Eager as I was to meet Rivers and as devoted as I was to her work, I was entirely unprepared for how tiny she was. You could have put that woman in a Happy Meal. Yet she was larger than life—and women’s lives, especially when Rivers first started working in stand-up comedy, needed to be let out a little.
And she was amazing: After listening to my short talk and introduction, she came up to me on stage and said, “I hate you. You’re funnier than I am.”
She said “I hate you” with such natural affection and authentic appreciation that it was like getting a big hug and a bouquet of roses. Joan Rivers announcing “I hate you” made me feel loved.
It's tougher for women to be famous than it is for men.
Having studied women's writing and women's lives for my professional work, as well as to figure out my own existence, I want to state first that there is no such thing as an ordinary woman. Some of us are notorious, daring, inspiring, compelling, foundational, talented, exemplary, ferocious, skilled, courageous, determined, indefatigable, hilarious, and preeminent.
Some are chefs, and some are chief justices; some are nurses and some are librarians; some are singers, dancers, writers, actors, artists, and filmmakers; some are lifesavers, and some are murderers.
My most recent collection, Fast Famous Women, deals with all of these: Seventy-five women wrote short essays on women who achieved fame, some of whom achieved not only admiration but notoriety as well.
Is famous, then, the worst F-word you can call a woman?
Given that women have been advised, for quite some time now, that “the greatest glory of a woman is to be least talked about by men, whether they are praising you or criticizing you,” fame would appear to be anathema. That warning about being too-much discussed is from Thucydides’ History of the Peloponnesian War, so it falls under the aegis of “quite some time.”
Ladies were never supposed to have their names appear in newspapers except for mentions of their marriages and their dates of death—even having one’s birth mentioned wasn’t entirely ladylike, and then discourteous people could always investigate one’s age, which was also never mentioned. Nothing about women was meant to be mentioned.
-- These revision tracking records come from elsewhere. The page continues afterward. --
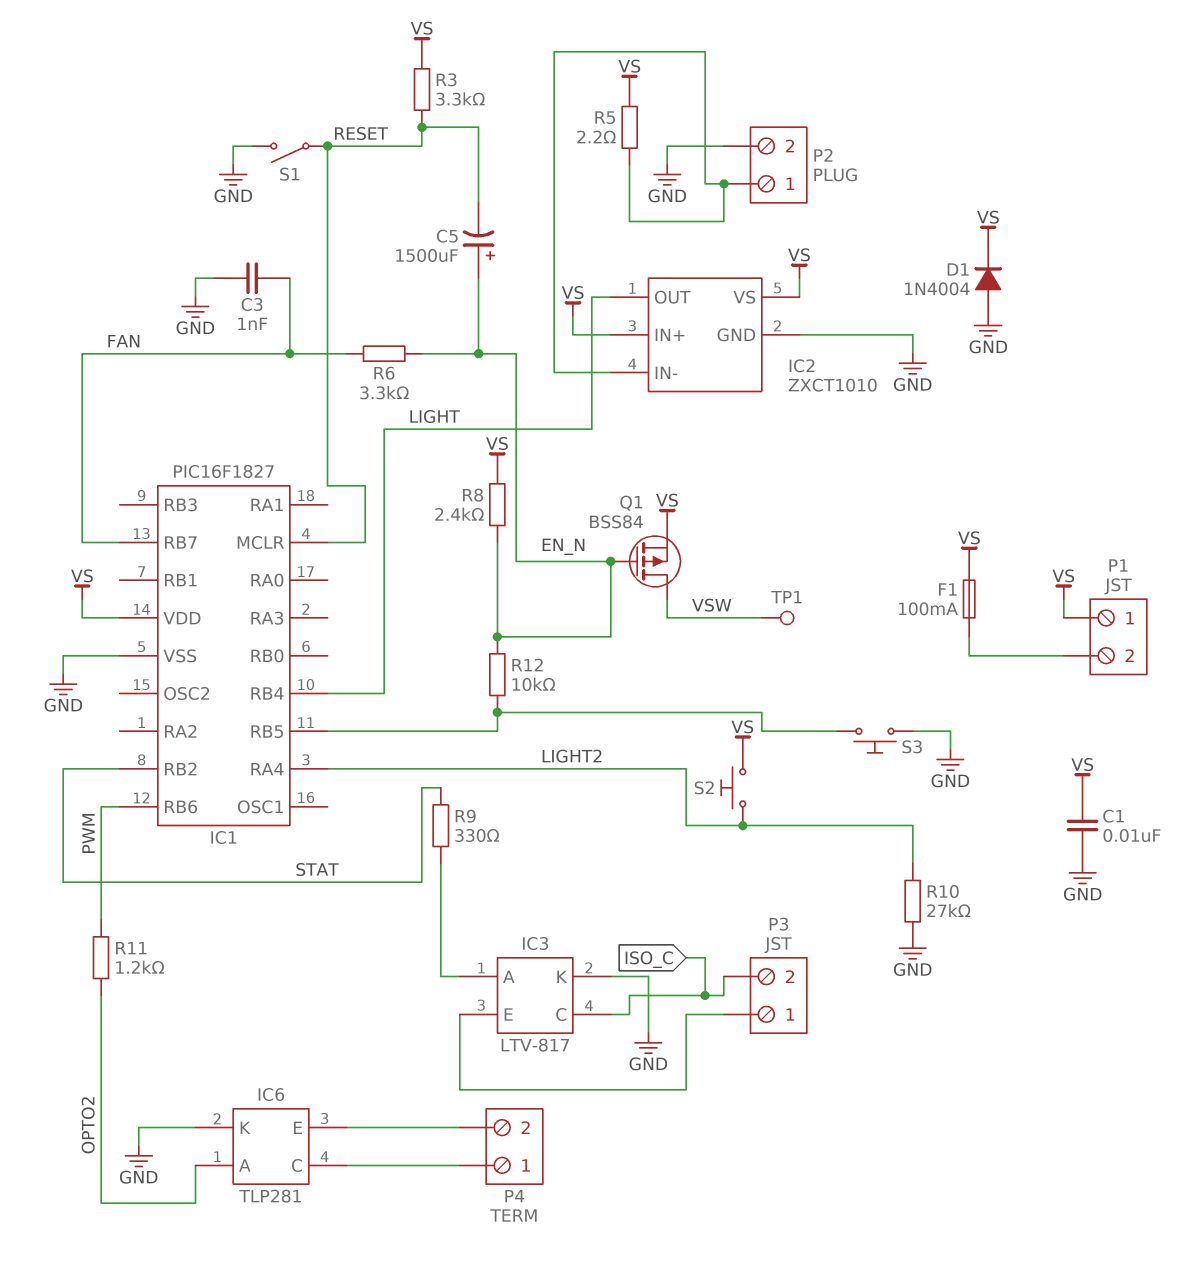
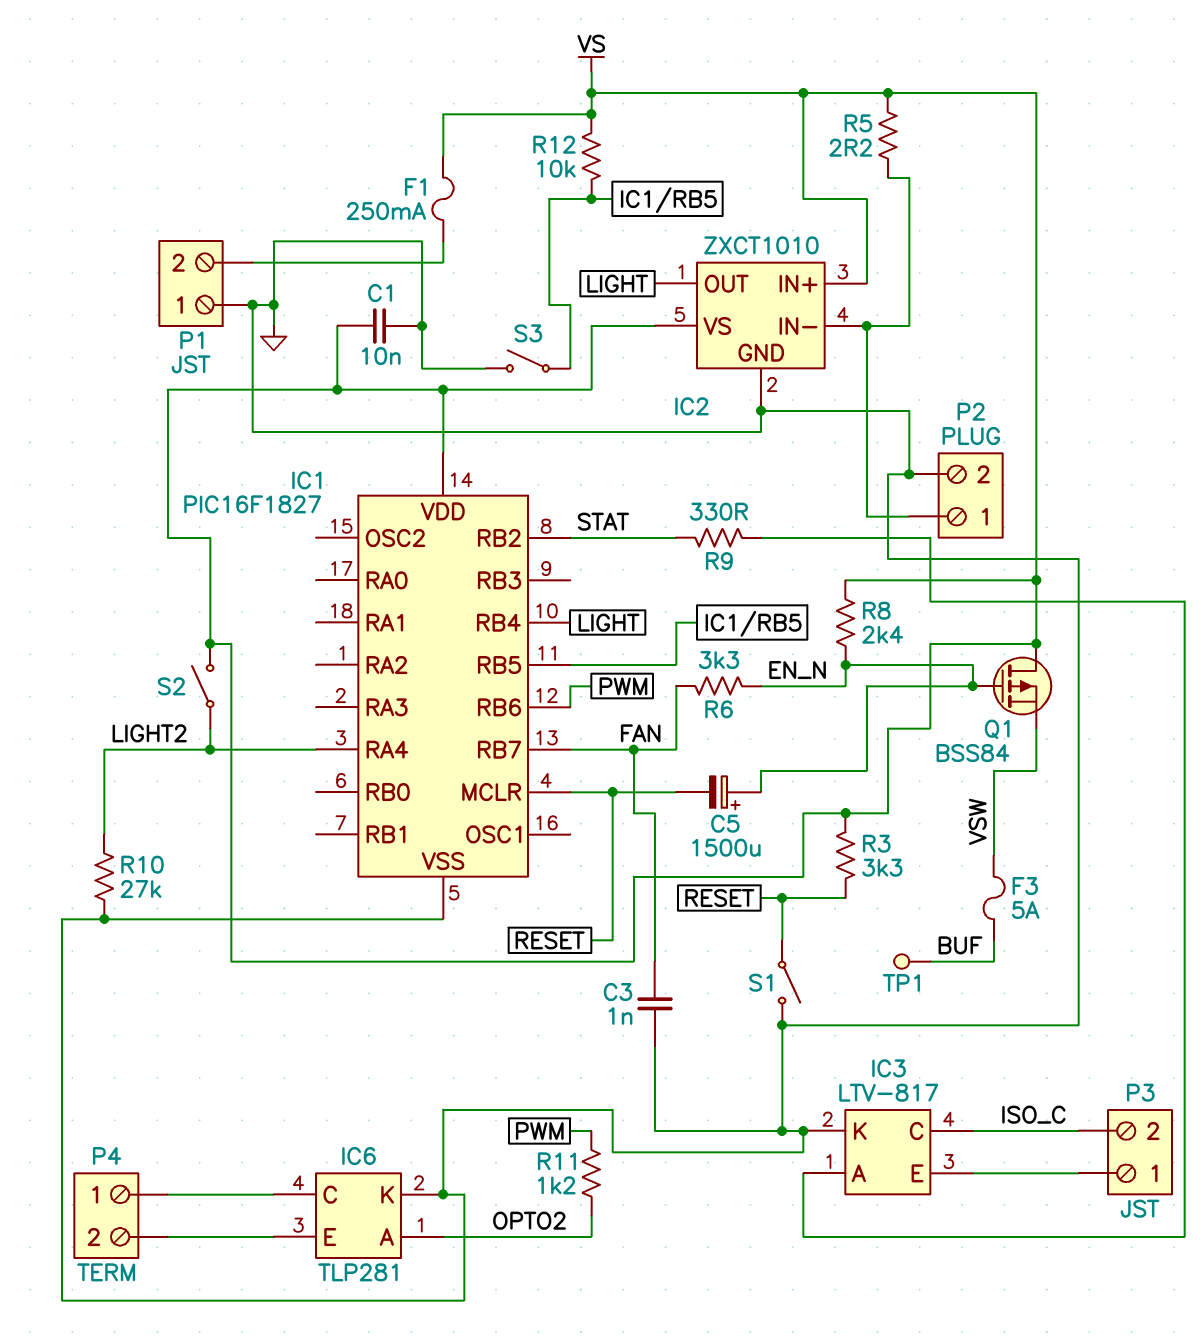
D1: diode 1N4004 (A GND, K VS) -> none
F1: 100mA (P1/2, VS) -> 250mA (P1/2, VS)
F3: none -> 5A (BUF, VSW)
P1 pin 1: VS -> GND
Q1: PMOS BSS84 (G EN_N, D VSW, S VS) -> PMOS BSS84 (G EN_N, D VS, S VSW)
R12: 10k (EN_N, IC1/RB5) -> 10k (IC1/RB5, VS)
S2: button (LIGHT2, VS) -> switch (LIGHT2, VS)
S3: button (GND, IC1/RB5) -> switch (GND, IC1/RB5)
TP1: test point (VSW) -> test point (BUF)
Women were like vases: silent decorative vessels always waiting to be filled, rather fragile, and placed where they might whimsically distract but never claim attention.
Why do famous women matter? We look towards famous women to see how they did it, and to map their pathways (learning what to do and what to avoid) in the process of discovering our own. Many of the Fast Famous writers express their gratitude to the woman they chose as their focus, saying, in effect, “Without you, I could not have imagined becoming myself,” knowing that without extraordinary human beings to do some things first, or best, few of us would dare to do anything at all.
And as a woman, to become famous for something is to risk not only an eventual failure but to risk success as well. Success can be scary, too, until you become accustomed to it. (After that, however, I hear that success coupled with fame can get all kinds of cozy.)
Because women who achieve public acclaim and fame are necessarily insubordinate, interesting, and unnerving, we know that when talking about women and fame, we are in the very best of bad company.